Excerpted text ::
Re: [PATCH net v2 1/1] i40e: xsk: advance next_to_clean on status descriptors

All of lore.kernel.org
 help / color / mirror / Atom feed

From: Alessandro Decina <alessandro.d@gmail.com>
To: Jason Xing <kerneljasonxing@gmail.com>
Cc: Alessandro Decina <alessandro.d@gmail.com>,
	netdev@vger.kernel.org,
	Maciej Fijalkowski <maciej.fijalkowski@intel.com>,
	"David S. Miller" <davem@davemloft.net>,
	Alexei Starovoitov <ast@kernel.org>,
	Andrew Lunn <andrew+netdev@lunn.ch>,
	Daniel Borkmann <daniel@iogearbox.net>,
	Eric Dumazet <edumazet@google.com>,
	Jakub Kicinski <kuba@kernel.org>,
	Jesper Dangaard Brouer <hawk@kernel.org>,
	John Fastabend <john.fastabend@gmail.com>,
	Paolo Abeni <pabeni@redhat.com>,
	Przemek Kitszel <przemyslaw.kitszel@intel.com>,
	Stanislav Fomichev <sdf@fomichev.me>,
	Tirthendu Sarkar <tirthendu.sarkar@intel.com>,
	Tony Nguyen <anthony.l.nguyen@intel.com>,
	bpf@vger.kernel.org, intel-wired-lan@lists.osuosl.org,
	linux-kernel@vger.kernel.org
Subject: Re: [PATCH net v2 1/1] i40e: xsk: advance next_to_clean on status descriptors
Date: Thu, 23 Oct 2025 03:17:58 +1100	[thread overview]
Message-ID: <aPkDtuVgbS4J-Og_@lima-default> (raw)

Challenges ::
1. According to the To line of the mailing-list message, who is the message addressed to?
2. Begin at the first line of the listing, stop after the line that contains "genus: Nothofagus", and output those lines as a JSON list of strings with one string per line and blank lines omitted.
The mailing-list message and the listing that follows it are unrelated to each other.

Provided records ::
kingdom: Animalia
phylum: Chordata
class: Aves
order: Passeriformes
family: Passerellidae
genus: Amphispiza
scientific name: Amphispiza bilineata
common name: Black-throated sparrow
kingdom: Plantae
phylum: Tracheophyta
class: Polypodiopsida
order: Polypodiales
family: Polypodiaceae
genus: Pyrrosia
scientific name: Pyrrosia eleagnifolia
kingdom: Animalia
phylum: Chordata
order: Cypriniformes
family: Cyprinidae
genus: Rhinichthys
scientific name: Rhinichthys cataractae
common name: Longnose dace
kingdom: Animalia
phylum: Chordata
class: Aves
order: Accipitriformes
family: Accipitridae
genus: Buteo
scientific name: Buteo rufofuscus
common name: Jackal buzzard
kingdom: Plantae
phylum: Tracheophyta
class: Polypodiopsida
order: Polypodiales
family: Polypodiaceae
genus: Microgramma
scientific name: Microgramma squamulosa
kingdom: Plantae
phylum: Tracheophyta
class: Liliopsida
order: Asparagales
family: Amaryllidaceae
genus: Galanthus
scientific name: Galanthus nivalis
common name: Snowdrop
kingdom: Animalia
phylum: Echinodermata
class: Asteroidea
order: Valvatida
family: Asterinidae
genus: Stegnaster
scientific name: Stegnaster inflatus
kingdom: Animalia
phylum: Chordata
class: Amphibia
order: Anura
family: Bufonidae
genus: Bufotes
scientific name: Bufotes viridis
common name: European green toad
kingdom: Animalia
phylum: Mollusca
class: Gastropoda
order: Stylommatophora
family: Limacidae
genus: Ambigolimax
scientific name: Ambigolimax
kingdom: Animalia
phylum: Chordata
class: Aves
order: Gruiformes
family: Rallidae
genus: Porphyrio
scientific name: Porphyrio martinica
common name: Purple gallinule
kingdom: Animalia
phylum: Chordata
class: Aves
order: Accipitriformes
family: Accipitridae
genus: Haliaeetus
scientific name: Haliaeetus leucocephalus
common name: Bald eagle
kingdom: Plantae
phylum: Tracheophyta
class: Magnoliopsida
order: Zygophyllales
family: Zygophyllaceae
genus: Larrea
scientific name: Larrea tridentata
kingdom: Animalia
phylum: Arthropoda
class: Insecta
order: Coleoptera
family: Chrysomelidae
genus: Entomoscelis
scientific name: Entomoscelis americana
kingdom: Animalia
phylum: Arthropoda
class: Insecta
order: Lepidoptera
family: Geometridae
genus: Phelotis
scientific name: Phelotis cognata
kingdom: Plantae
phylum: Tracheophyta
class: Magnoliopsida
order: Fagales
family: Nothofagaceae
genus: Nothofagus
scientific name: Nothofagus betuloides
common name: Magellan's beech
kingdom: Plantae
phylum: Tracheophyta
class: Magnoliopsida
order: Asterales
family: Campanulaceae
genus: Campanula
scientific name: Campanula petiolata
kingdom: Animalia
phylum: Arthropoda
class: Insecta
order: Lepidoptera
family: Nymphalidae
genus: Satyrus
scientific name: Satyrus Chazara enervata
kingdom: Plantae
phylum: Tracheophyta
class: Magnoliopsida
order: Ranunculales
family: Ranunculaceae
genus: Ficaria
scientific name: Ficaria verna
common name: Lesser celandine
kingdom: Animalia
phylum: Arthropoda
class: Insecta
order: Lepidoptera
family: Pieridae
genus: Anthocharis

Results ::
1. Jason Xing <kerneljasonxing@gmail.com>

2.
[
  "kingdom: Animalia",
  "phylum: Chordata",
  "class: Aves",
  "order: Passeriformes",
  "family: Passerellidae",
  "genus: Amphispiza",
  "scientific name: Amphispiza bilineata",
  "common name: Black-throated sparrow",
  "kingdom: Plantae",
  "phylum: Tracheophyta",
  "class: Polypodiopsida",
  "order: Polypodiales",
  "family: Polypodiaceae",
  "genus: Pyrrosia",
  "scientific name: Pyrrosia eleagnifolia",
  "kingdom: Animalia",
  "phylum: Chordata",
  "order: Cypriniformes",
  "family: Cyprinidae",
  "genus: Rhinichthys",
  "scientific name: Rhinichthys cataractae",
  "common name: Longnose dace",
  "kingdom: Animalia",
  "phylum: Chordata",
  "class: Aves",
  "order: Accipitriformes",
  "family: Accipitridae",
  "genus: Buteo",
  "scientific name: Buteo rufofuscus",
  "common name: Jackal buzzard",
  "kingdom: Plantae",
  "phylum: Tracheophyta",
  "class: Polypodiopsida",
  "order: Polypodiales",
  "family: Polypodiaceae",
  "genus: Microgramma",
  "scientific name: Microgramma squamulosa",
  "kingdom: Plantae",
  "phylum: Tracheophyta",
  "class: Liliopsida",
  "order: Asparagales",
  "family: Amaryllidaceae",
  "genus: Galanthus",
  "scientific name: Galanthus nivalis",
  "common name: Snowdrop",
  "kingdom: Animalia",
  "phylum: Echinodermata",
  "class: Asteroidea",
  "order: Valvatida",
  "family: Asterinidae",
  "genus: Stegnaster",
  "scientific name: Stegnaster inflatus",
  "kingdom: Animalia",
  "phylum: Chordata",
  "class: Amphibia",
  "order: Anura",
  "family: Bufonidae",
  "genus: Bufotes",
  "scientific name: Bufotes viridis",
  "common name: European green toad",
  "kingdom: Animalia",
  "phylum: Mollusca",
  "class: Gastropoda",
  "order: Stylommatophora",
  "family: Limacidae",
  "genus: Ambigolimax",
  "scientific name: Ambigolimax",
  "kingdom: Animalia",
  "phylum: Chordata",
  "class: Aves",
  "order: Gruiformes",
  "family: Rallidae",
  "genus: Porphyrio",
  "scientific name: Porphyrio martinica",
  "common name: Purple gallinule",
  "kingdom: Animalia",
  "phylum: Chordata",
  "class: Aves",
  "order: Accipitriformes",
  "family: Accipitridae",
  "genus: Haliaeetus",
  "scientific name: Haliaeetus leucocephalus",
  "common name: Bald eagle",
  "kingdom: Plantae",
  "phylum: Tracheophyta",
  "class: Magnoliopsida",
  "order: Zygophyllales",
  "family: Zygophyllaceae",
  "genus: Larrea",
  "scientific name: Larrea tridentata",
  "kingdom: Animalia",
  "phylum: Arthropoda",
  "class: Insecta",
  "order: Coleoptera",
  "family: Chrysomelidae",
  "genus: Entomoscelis",
  "scientific name: Entomoscelis americana",
  "kingdom: Animalia",
  "phylum: Arthropoda",
  "class: Insecta",
  "order: Lepidoptera",
  "family: Geometridae",
  "genus: Phelotis",
  "scientific name: Phelotis cognata",
  "kingdom: Plantae",
  "phylum: Tracheophyta",
  "class: Magnoliopsida",
  "order: Fagales",
  "family: Nothofagaceae",
  "genus: Nothofagus"
]